The story is essentially about teenagers with cancer. Depressing, right? You probably don’t want to torture yourself with reading it, because you know you’ll cry at least once. Read it anyway.

It’s a beautiful story about the struggle to survive, or simply deal with, a terminal illness while still being young, wild, and free.

The narrator, 16-year-old, oxygen tank-carrying Hazel, is dragged to a cancer support group every week by her parents, who hope she will not become a “homebody” and will instead embrace the short life she has. She hates going, until she meets the gorgeous amputee, Augustus.

Cue immediate friendship, flirtation, and young love.

Note: the narrator of this book is a teenaged girl. The author of this book is a 30-year-old man. Keep this in mind when the adolescent relationship is discussed. It adds a bit of humor, if you’re in to that sort of thing.

Anyway, the adventure of their love and shortened life is full of hilarity and uncertainty, joy and agony.

They stalk an author who wrote a book that speaks to their spirits. They harass him, thinking he holds the secret to life and death. While the two have opposing views on the matter, they both need to know what happens after death. Not to the dead, but to the ones left behind.

These are the kinds of things these characters think about. Deep, philosophical ideas that most teenagers don’t have to bother themselves with. These characters know they are not invincible.

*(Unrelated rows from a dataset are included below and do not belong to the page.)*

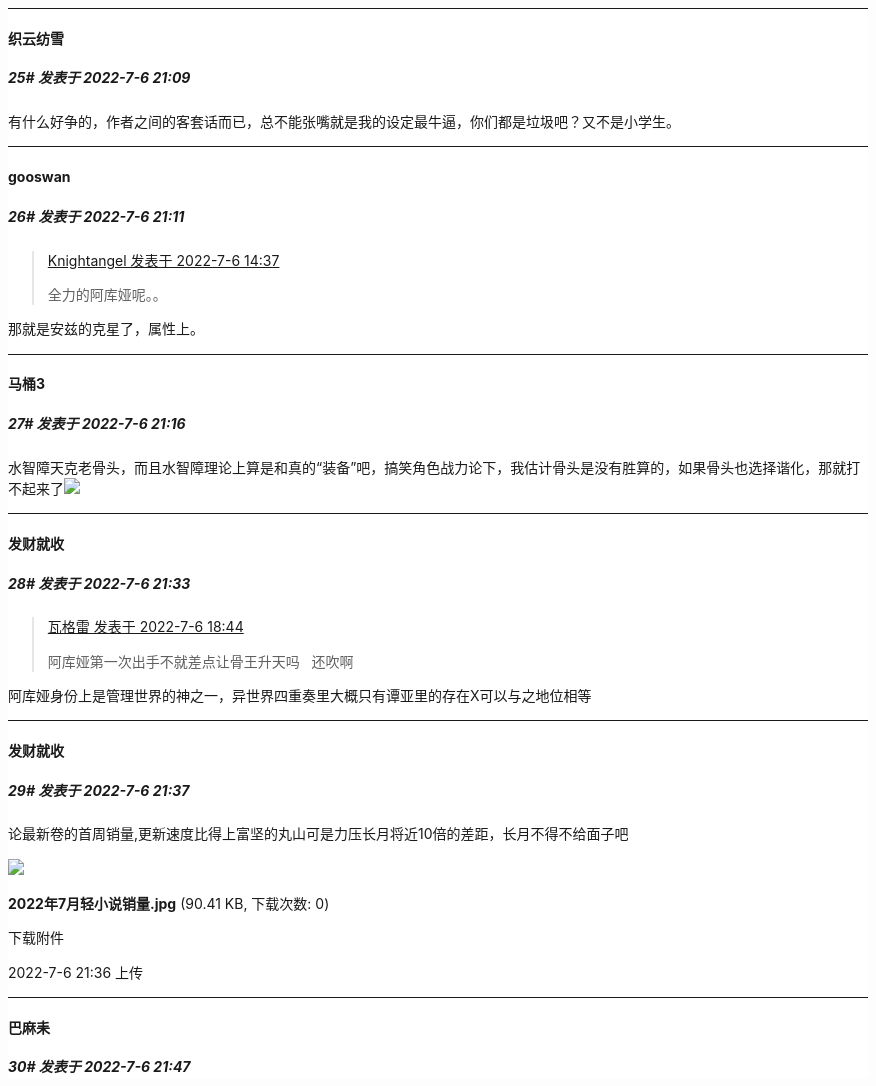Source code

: *****

####  织云纺雪  
##### 25#       发表于 2022-7-6 21:09

有什么好争的，作者之间的客套话而已，总不能张嘴就是我的设定最牛逼，你们都是垃圾吧？又不是小学生。

*****

####  gooswan  
##### 26#       发表于 2022-7-6 21:11

<blockquote><a href="httphttps://bbs.saraba1st.com/2b/forum.php?mod=redirect&amp;goto=findpost&amp;pid=56545740&amp;ptid=2079657" target="_blank"> Knightangel 发表于 2022-7-6 14:37</a>

全力的阿库娅呢。。</blockquote>
那就是安兹的克星了，属性上。

*****

####  马桶3  
##### 27#       发表于 2022-7-6 21:16

水智障天克老骨头，而且水智障理论上算是和真的“装备”吧，搞笑角色战力论下，我估计骨头是没有胜算的，如果骨头也选择谐化，那就打不起来了<img src="https://static.saraba1st.com/image/smiley/face2017/037.png" referrerpolicy="no-referrer">

*****

####  发财就收  
##### 28#       发表于 2022-7-6 21:33

<blockquote><a href="httphttps://bbs.saraba1st.com/2b/forum.php?mod=redirect&amp;goto=findpost&amp;pid=56549251&amp;ptid=2079657" target="_blank">瓦格雷 发表于 2022-7-6 18:44</a>

阿库娅第一次出手不就差点让骨王升天吗   还吹啊</blockquote>
阿库娅身份上是管理世界的神之一，异世界四重奏里大概只有谭亚里的存在X可以与之地位相等

*****

####  发财就收  
##### 29#       发表于 2022-7-6 21:37

论最新卷的首周销量,更新速度比得上富坚的丸山可是力压长月将近10倍的差距，长月不得不给面子吧

<img src="https://img.saraba1st.com/forum/202207/06/213606t7vnp7mnx5vz5avj.jpg" referrerpolicy="no-referrer">

<strong>2022年7月轻小说销量.jpg</strong> (90.41 KB, 下载次数: 0)

下载附件

2022-7-6 21:36 上传

*****

####  巴麻耒  
##### 30#       发表于 2022-7-6 21:47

Green is notorious for making his characters extravagantly intelligent, spewing off profound statements like it’s their job. In this novel, it works. Hazel and Augustus have come terrifyingly close to death and deserve to be profound.

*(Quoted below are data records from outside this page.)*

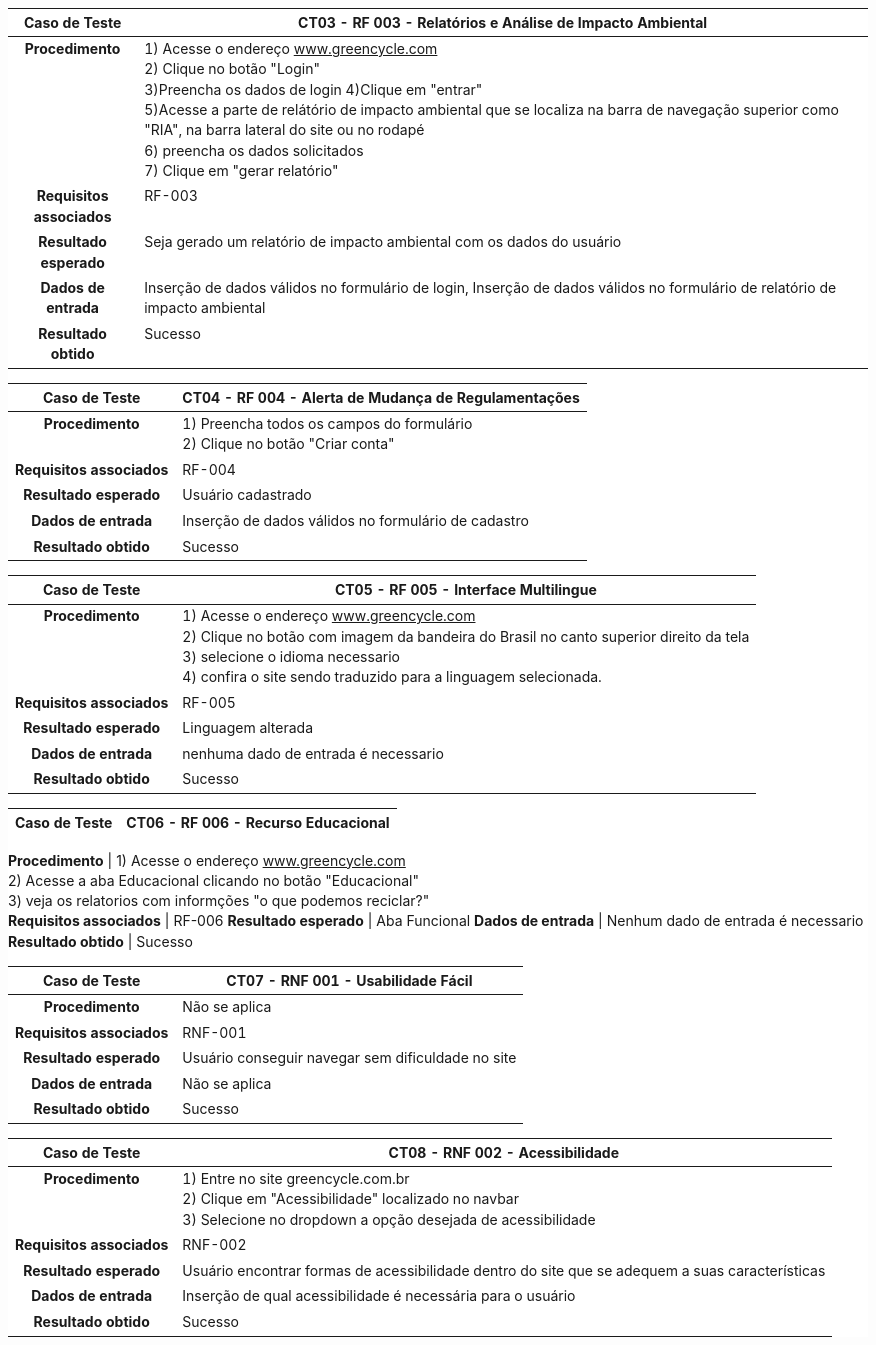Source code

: **Caso de Teste** | **CT03 - RF 003 - Relatórios e Análise de Impacto Ambiental**
 :--------------: | ------------
**Procedimento**  | 1) Acesse o endereço www.greencycle.com <br>2) Clique no botão "Login" <br> 3)Preencha os dados de login 4)Clique em "entrar" <br> 5)Acesse a parte de relátório de impacto ambiental que se localiza na barra de navegação superior como "RIA", na barra lateral do site ou no rodapé <br> 6) preencha os dados solicitados <br> 7) Clique em "gerar relatório"   
**Requisitos associados** | RF-003
**Resultado esperado** | Seja gerado um relatório de impacto ambiental com os dados do usuário
**Dados de entrada** | Inserção de dados válidos no formulário de login, Inserção de dados válidos no formulário de relatório de impacto ambiental
**Resultado obtido** | Sucesso

**Caso de Teste** | **CT04 - RF 004 - Alerta de Mudança de Regulamentações**
 :--------------: | ------------
**Procedimento**  | 1) Preencha todos os campos do formulário <br> 2) Clique no botão "Criar conta" <br> 
**Requisitos associados** | RF-004
**Resultado esperado** | Usuário cadastrado
**Dados de entrada** | Inserção de dados válidos no formulário de cadastro
**Resultado obtido** | Sucesso

**Caso de Teste** | **CT05 - RF 005 - Interface Multilingue**
 :--------------: | ------------
**Procedimento**  | 1) Acesse o endereço www.greencycle.com <br> 2) Clique no botão com imagem da bandeira do Brasil no canto superior direito da tela <br> 3) selecione o idioma necessario <br> 4) confira o site sendo traduzido para a linguagem selecionada. <br>
**Requisitos associados** | RF-005
**Resultado esperado** | Linguagem alterada
**Dados de entrada** | nenhuma dado de entrada é necessario
**Resultado obtido** | Sucesso

**Caso de Teste** | **CT06 - RF 006 - Recurso Educacional**
 :--------------: | ------------

**Procedimento**  | 1) Acesse o endereço www.greencycle.com <br> 2) Acesse a aba Educacional clicando no botão "Educacional" <br> 3) veja os relatorios com informções "o que podemos reciclar?"  
**Requisitos associados** | RF-006
**Resultado esperado** | Aba Funcional
**Dados de entrada** | Nenhum dado de entrada é necessario 
**Resultado obtido** | Sucesso

**Caso de Teste** | **CT07 - RNF 001 - Usabilidade Fácil**
 :--------------: | ------------
**Procedimento**  | Não se aplica
**Requisitos associados** | RNF-001
**Resultado esperado** | Usuário conseguir navegar sem dificuldade no site
**Dados de entrada** | Não se aplica
**Resultado obtido** | Sucesso

**Caso de Teste** | **CT08 - RNF 002 - Acessibilidade**
 :--------------: | ------------
**Procedimento**  | 1) Entre no site greencycle.com.br <br> 2) Clique em "Acessibilidade" localizado no navbar <br> 3) Selecione no dropdown a opção desejada de acessibilidade
**Requisitos associados** | RNF-002
**Resultado esperado** | Usuário encontrar formas de acessibilidade dentro do site que se adequem a suas características 
**Dados de entrada** | Inserção de qual acessibilidade é necessária para o usuário
**Resultado obtido** | Sucesso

Part of Augustus’s introduction at his first support group session is, “I’m on a roller coaster that only goes up, my friend.” What kind of teenager says this, without a second thought?

Despite their cancerous wisdom, they’re still just teenagers. They do stupid things, they go on adventures, they have fun. They’re lovable and realistic characters.

One review I read said the ratio of laughing to sobbing is about one-to-one, which I think is a perfect way to describe the book.

I finished reading about 30 hours after I found the Amazon box propped against my door. It was a struggle to have to put it down to sleep. My immediate review of the book was simply, “I have no words –– only infinite tears.”

It took a while to process the novel and figure out how to portray it in a way that encourages people to read it. Instead, I spent a few weeks trying to get out of writing this review, because I feel like nothing I say can do the book any justice. Just read it.

This review was originally written for the Feb. 3, 2012, issue of The Verge, the weekly arts and entertainment section of The Daily Eastern News.